In an interview, Demapan-Castro said Public Law 14-29, which amends three main provisions of the Land Compensation Act of 2002, is “a good law” because it provides for a fair treatment of all land compensation claimants.

However, she expressed concern over one amendment establishing a specific date that MPLA must use as a basis for land appraisal.

Currently, individuals with land compensation claims receive the actual value of the land at the time when the government took their property. With P.L.14-29, the amount of compensation due the former landowner will be based on the market value of the land at the time the governor or other authorized government official certifies in writing the need for the acquisition of the private land.

Demapan-Castro said this might cause a problem, for instance, for some claimants whose properties are located adjacent to each other, but who do not get a government certification at the same time.

“Say you and your sibling have properties located right next to each other. The government took them expand a road in the 1990s, when the value of real estate in the CNMI was high. Your sibling got his certification right at the time of the taking; but due to bureaucracy or whatever reason, you get your certification only now. There will definitely be a huge difference in the amount of compensation you will get, as compared with his,” she noted.

Demapan-Castro also noted that the law was unclear on which government officials were authorized to make certifications.

Earlier, Gov. Juan N. Babauta himself had raised concern about this provision, though he took a point of view different from that of MPLA chair.

In a letter to the Legislature, Babauta had noted to the Legislature that many such certifications were made at a time when high market values were prevailing.

“[As such, land compensation] claims…will deplete the $40-million bond issue authorized by [the original Land Compensation Act] and may require authorization of additional bond measures or appropriations by the Legislature to ensure that all persons with land compensation claims are paid in an expeditious manner,” the governor had said.

P.L 14-29 removes the prioritization previously mandated for land compensation claims made by private landowners whose land was taken for public road construction.

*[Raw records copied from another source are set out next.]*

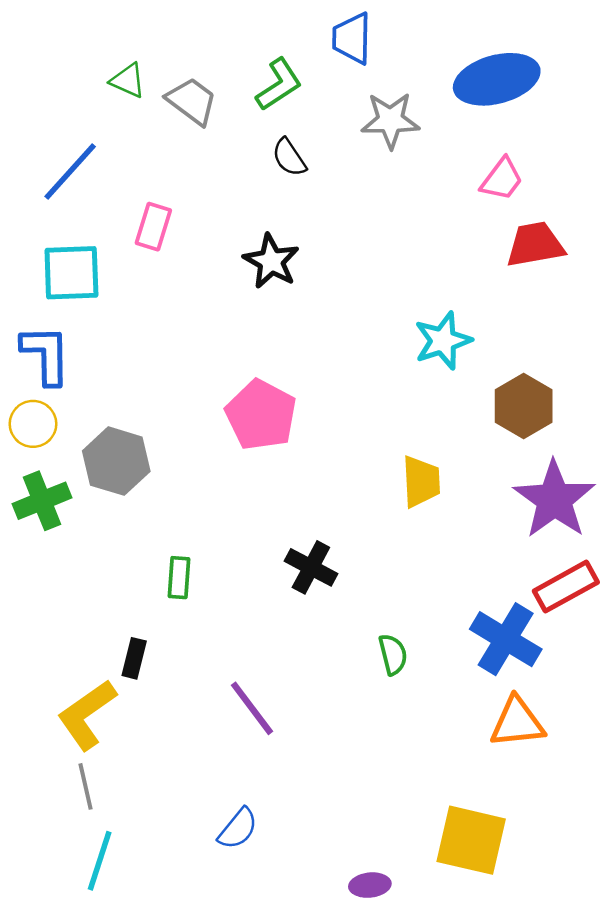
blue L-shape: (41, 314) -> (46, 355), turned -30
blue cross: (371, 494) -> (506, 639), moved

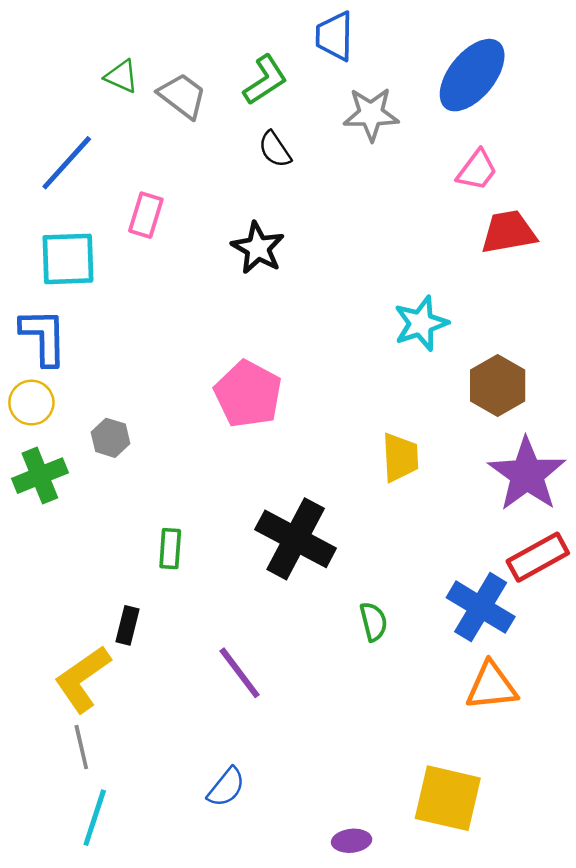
blue ellipse: (497, 79) -> (472, 75), turned -36
gray hexagon: (116, 461) -> (111, 438), size x0.6
black cross: (311, 567) -> (296, 539), size x1.6

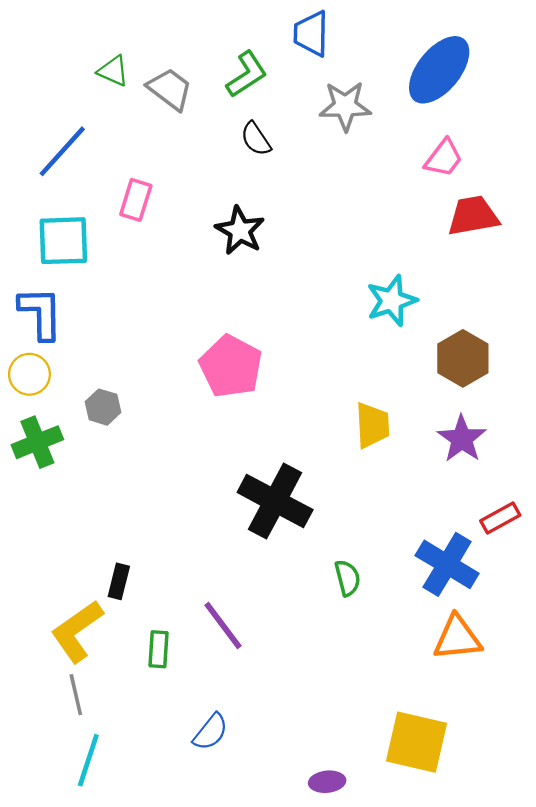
purple star: (527, 474) -> (462, 439), moved, size x0.7
green rectangle: (170, 549) -> (158, 649), moved
red rectangle: (538, 557) -> (500, 518), size x0.7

Rather, it states that all land compensation claims for public road construction, construction of ponding basins, wetland, and other claims involving private land acquisition should be treated equally.

Further, the new law amends the provisions of the Land Compensation Act related to the transfer of bond proceeds to MPLA and funding of administrative costs of implementing the provisions of the 2002 law.

Under P.L. 14-29, the Commonwealth Development Authority is no longer required to transfer all the proceeds of the $40 million bond issue to MPLA for payment of land compensation claims.

This means that all of the proceeds of the $40 million bond issues should not be held in a separate account by MPLA anymore.

Instead, the bonds’ proceeds should be held in trust by a CDA-appointed trustee that will secure the bond issue funds. The trustee will only release the funds for the purpose of land compensation claims and reasonable administrative costs made at the request of the MPLA commissioner, with the concurrence of the MPLA board.